INSTRUCTIONS FOR THE TASK: Could you write out the passage on Scots law word for word, starting at "Scotland’s family law" and ending at "clans to marry."?

EXCERPTED PASSAGE:
April 26, 2016   /  Uncategorized   /   no comments

Scots law is unlike the legal system in Britain, Canada and other parts of the globe.

A law student in the University of Glasgow calls it a hybrid, as it is a mix of continental Europe’s civil law traditions, and England’s common law tradition. The former is a system that dates back to ancient Rome and based on a written code of rules, while the latter is a system where courts study earlier cases and apply them to current laws and situations.

What the English and the Canadian law calls a tort, is delict in Scotland. Lawyers are called advocates. Anyone convicted of lower-level lawsuits and crimes talk to the Sheriff and not the judge.

Jurors don’t have two, but three verdicts to choose from – guilty, not guilty and not proven, which has the same legal effect as not guilty, but implies that the accused did commit the crime but there is insufficient evidence to prove his wrongdoing.

The difference in Scots law also translates to its family law.

Scotland’s family law is different from the rest of Britain. It focuses more on what resources each separating party needs to start over, rather than who gets what. The primary aim is to achieve a clean financial break, which would be advantageous for both parties.

The law also allows wedding ceremonies to be performed under unconventional and non-traditional belief systems. That is, it is perfectly okay for Scots identified with the “Jedi order”, as their religion, to be pronounced as legally married. To marry in an extra-terrestrial ceremony is easier done in Scotland than anywhere else.

When it comes to same sex marriage, Scotland was way ahead of Britain. 10 years before Britain legalised same sex marriage in 2014, to be exact. It is also perfectly legal for people of the same sex, but in different clans to marry.

DATA SECTION:
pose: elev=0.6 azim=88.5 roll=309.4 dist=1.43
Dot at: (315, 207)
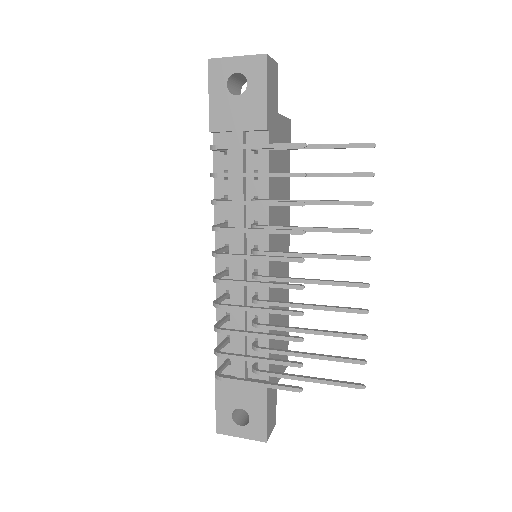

SOLUTION FOR THIS EXERCISE:
Scotland’s family law is different from the rest of Britain. It focuses more on what resources each separating party needs to start over, rather than who gets what. The primary aim is to achieve a clean financial break, which would be advantageous for both parties.

The law also allows wedding ceremonies to be performed under unconventional and non-traditional belief systems. That is, it is perfectly okay for Scots identified with the “Jedi order”, as their religion, to be pronounced as legally married. To marry in an extra-terrestrial ceremony is easier done in Scotland than anywhere else.

When it comes to same sex marriage, Scotland was way ahead of Britain. 10 years before Britain legalised same sex marriage in 2014, to be exact. It is also perfectly legal for people of the same sex, but in different clans to marry.